Pass the mic

Ruben's Cantina

Dan Hubbard hosts the 775 Hip Hop open mic at Ruben’s Cantina.

Dan Hubbard hosts the 775 Hip Hop open mic at Ruben’s Cantina.

Photo By Allison Young

Ruben's Cantina, 1483 E. Fourth St., hosts the 775 Hip Hop open mic every Wednesday at 10 p.m. For more information, visit www.facebook.com/rubenscantina.

“Hip-hop has been good to me,” says Ruben’s Cantina owner Ruben Renteria, as he works from behind the bar of his namesake watering hole on Fourth Street, which he runs with his wife Sonja. “It’s been two years already, it started out slow but it’s really picked-up.” The two years he’s referring to is his bar’s weekly Wednesday night 775 Hip Hop open mic night, which just celebrated its two year anniversary about a month ago.

Hip-hop open mics aren’t a traditional open mic platform. There’s no sign-up list, no announcers calling out names in an orderly fashion, and there’s no time frame—meaning each performer’s moment in the limelight isn’t measured by a song or two before they’re politely booted off for the next eager guitar strummer. Hip-hop open mics are all about the competition, dating back to the genre’s roots, according to local hip-hop promoter Dan Hubbard, who loosely claims the title of host for the Wednesday night shenanigans at Ruben’s.

“It’s not a standard open mic format,” Hubbard agrees. “But for hip-hop, it’s conventional. They play beats, and the mics are sitting there open, it’ll progress to a battle at times, but it’s always respectful and switches off—if you’re a really good rapper you’ll control the mic for a little bit. Hip-hop started with competition. That’s how [performers] get better. But it’s positive, we’ve never had a fight in here.”

In fact, for a night based around competition, the vibe is surprisingly playful. The mic rotates from hand to hand, occasionally with rappers finishing each other’s verses in a back-and-forth fashion, filling the room with a sense of camaraderie. That sense is fueled not only by a crowd of regulars who come back week to week to take their turn at the verse, but also by Renteria’s efforts to make his bar feel like a home away from home for his patrons.
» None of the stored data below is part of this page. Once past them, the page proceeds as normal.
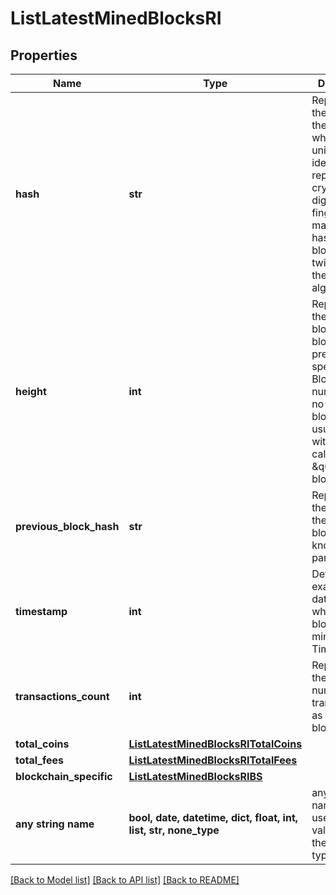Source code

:# ListLatestMinedBlocksRI


## Properties
Name | Type | Description | Notes
------------ | ------------- | ------------- | -------------
**hash** | **str** | Represents the hash of the block, which is its unique identifier. It represents a cryptographic digital fingerprint made by hashing the block header twice through the SHA256 algorithm. | 
**height** | **int** | Represents the number of blocks in the blockchain preceding this specific block. Block numbers have no gaps. A blockchain usually starts with block 0 called the \&quot;Genesis block\&quot;. | 
**previous_block_hash** | **str** | Represents the hash of the previous block, also known as the parent block. | 
**timestamp** | **int** | Defines the exact date/time when this block was mined in Unix Timestamp. | 
**transactions_count** | **int** | Represents the total number of all transactions as part of this block. | 
**total_coins** | [**ListLatestMinedBlocksRITotalCoins**](ListLatestMinedBlocksRITotalCoins.md) |  | 
**total_fees** | [**ListLatestMinedBlocksRITotalFees**](ListLatestMinedBlocksRITotalFees.md) |  | 
**blockchain_specific** | [**ListLatestMinedBlocksRIBS**](ListLatestMinedBlocksRIBS.md) |  | 
**any string name** | **bool, date, datetime, dict, float, int, list, str, none_type** | any string name can be used but the value must be the correct type | [optional]

[[Back to Model list]](../README.md#documentation-for-models) [[Back to API list]](../README.md#documentation-for-api-endpoints) [[Back to README]](../README.md)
“This is a place where I give them an open opportunity,” Renteria says of his Wednesday night crowd, which he approximates averages in age from 21 to early 30s. “We make it very easy, all the equipment is provided, you just come in and free style.”

Renteria’s good hosting efforts don’t go unnoticed by his crowd. Local producer Joey Quayle, who plays beats on Wednesday nights for the Ruben’s Cantina open mic-ers to rap over, cites Renteria as a driving force behind the night’s success.

“Ruben takes care of us,” Quayle says. “The drinks are cheap, his hand is heavy, and it’s a great environment.”

Quayle is also quick to mention Hubbard’s own dedication to the night. The host who says he continues to organize the night out of love for the local hip-hop community more than anything else—“there’s no money in it,” Hubbard says—provides all of his own equipment for the stage.

“Dan invests his own money into this,” Quayle says.

The investment is well received, as it’s not the first hip-hop open mic in town, but it is the longest running—thanks to the help of regulars like George Vargas who make it a point to come out every Wednesday primarily for the sense of belonging the night breeds.

“You gotta come prepared,” Vargas says, in reference to getting on the mic. “But everyone’s got a positive attitude, and nobody judges you.”

A supportive environment is the best place to grow, and encouraged by a little healthy competition, the young rappers of Ruben’s hip-hop open mic have a set stage to flourish.

“They all start somewhere, and I love seeing people mature out of it,” says Hubbard. “Open mic is the planting of the seed.”